取締役会非設置会社を一人で発起設立する場合
株式会社設立を考えているAさん。
これまで個人事業主として仕事をしてきましたが、このたび自分ひとりの出資で、役員も自分ひとりの株式会社を設立したいと考えています。
取締役会非設置会社を一人で発起設立する場合
会社設立の立案者であるAさんを「発起人」と言います。
今回、発起人はAさん1人であり、設立に際して発行する株式すべてをAさん1人が引き受けます。
- 発起人が、定款を作成し、公証人の認証を受ける
- 発起人が、設立時発行株式に関する事項を決定する
- 発起人が、引き受けた設立時発行株式に該当する出資をする
- 発起人が、設立時取締役を選任する
- 選任された設立時取締役が、設立手続の調査を行う
- 本店所在地を管轄する法務局に会社設立登記の申請をする
- 目的
- 商号
- 本店所在地
- 設立に際して出資される財産の価額またはその最低額
- 発起人の氏名または名称および住所
- 発行可能株式総数
■ 取締役会非設置会社の設立登記申請に必ず添付が必要となる書面
- 定款
- 取締役個人の印鑑証明書
- 取締役個人の住民票(平成27年2月末から必要となりました)
- 払込みがあったことを証する書面(会社代表印で押印します)
■ 定款で定めがない場合に添付が必要となる書面 ※詳しくは後述しています
- 発起人の同意書
- 設立時取締役を選任した発起人決定書
- 設立時取締役および代表取締役の就任承諾書
- 本店所在場所を決定した発起人決定書
(以下の書面は、いずれも発起人個人の実印を押印します)
● 発起人の同意書
設立時発行株式に関する事項を定款で定めない場合には、①発起人が割当てを受ける設立時発行株式の数、②発起人が設立時発行株式と引換えに払い込む金銭の額、③成立後の会社の資本金および資本準備金の額については、発起人の全員の同意で定める事項(会社法25条2項)となり、その同意書(発起人が個人実印で押印)を登記申請書に添付します。
● 設立時取締役を選任した発起人決定書
出資の履行後、発起人は設立時取締役を選任します。設立時発行株式1株を1議決権とし、発起人の議決権の過半数をもって選任します。

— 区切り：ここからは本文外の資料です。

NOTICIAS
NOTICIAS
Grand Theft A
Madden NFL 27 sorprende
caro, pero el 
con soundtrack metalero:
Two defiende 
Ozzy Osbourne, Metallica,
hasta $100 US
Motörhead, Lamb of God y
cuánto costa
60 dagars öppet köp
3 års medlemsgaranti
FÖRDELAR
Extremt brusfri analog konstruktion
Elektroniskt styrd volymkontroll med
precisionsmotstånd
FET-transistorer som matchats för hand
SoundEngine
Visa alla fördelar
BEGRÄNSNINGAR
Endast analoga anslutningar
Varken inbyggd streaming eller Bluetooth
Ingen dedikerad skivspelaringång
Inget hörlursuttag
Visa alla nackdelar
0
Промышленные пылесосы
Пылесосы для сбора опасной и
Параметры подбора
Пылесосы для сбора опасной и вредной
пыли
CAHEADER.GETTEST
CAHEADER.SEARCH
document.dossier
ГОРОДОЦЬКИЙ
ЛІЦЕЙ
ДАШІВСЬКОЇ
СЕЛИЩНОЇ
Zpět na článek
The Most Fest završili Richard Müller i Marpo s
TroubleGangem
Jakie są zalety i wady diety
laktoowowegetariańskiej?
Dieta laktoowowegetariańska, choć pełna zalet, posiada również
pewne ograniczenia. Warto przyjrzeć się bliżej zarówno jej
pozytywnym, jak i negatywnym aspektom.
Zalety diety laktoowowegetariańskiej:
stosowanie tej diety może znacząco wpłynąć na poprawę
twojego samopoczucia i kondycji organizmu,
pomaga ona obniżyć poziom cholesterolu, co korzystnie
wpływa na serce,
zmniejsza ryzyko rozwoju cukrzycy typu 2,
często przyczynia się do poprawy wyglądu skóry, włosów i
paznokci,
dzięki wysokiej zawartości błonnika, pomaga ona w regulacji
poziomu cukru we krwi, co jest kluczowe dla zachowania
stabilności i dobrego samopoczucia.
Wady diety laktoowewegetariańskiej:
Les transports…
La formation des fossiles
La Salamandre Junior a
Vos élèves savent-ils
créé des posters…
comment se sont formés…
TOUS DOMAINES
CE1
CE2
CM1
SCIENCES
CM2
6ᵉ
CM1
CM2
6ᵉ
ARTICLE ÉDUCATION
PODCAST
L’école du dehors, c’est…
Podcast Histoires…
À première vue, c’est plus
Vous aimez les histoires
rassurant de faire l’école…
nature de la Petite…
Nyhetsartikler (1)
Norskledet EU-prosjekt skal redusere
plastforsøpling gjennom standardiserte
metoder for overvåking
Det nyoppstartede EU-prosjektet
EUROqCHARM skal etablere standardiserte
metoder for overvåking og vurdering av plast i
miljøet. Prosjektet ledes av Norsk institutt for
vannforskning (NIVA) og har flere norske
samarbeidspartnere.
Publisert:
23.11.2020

ただし、定款で設立時取締役を定めることもできます。また、設立時取締役が複数いる場合には、定款の附則で設立時取締役および設立時代表取締役を定める方法もあります。
● 設立時取締役および代表取締役の就任承諾書
定款または発起人決定書で設立時取締役を決定し、個人実印を押印している場合、就任承諾書は定款または発起人決定書の記載を援用できます。
ただし、電子定款で設立時取締役を決定している場合、別途就任承諾書に個人実印を押印したものが必要になります。
● 本店所在場所を決定した発起人決定書
定款においては最小行政区画(市区町村)のみの記載でも足ります。定款で本店所在地を最小行政区画のみで定めた場合、具体的な本店所在場所(何丁目何番地まで)については、発起人の議決権の過半数により決定する事項となります。
設立登記申請書の添付書類ではありませんが、上記の必要書類に加えて、会社設立登記申請書と一緒に印鑑届書を提出する必要があります。印鑑カードは、登記完了後に印鑑カード交付申請書を法務局に提出します。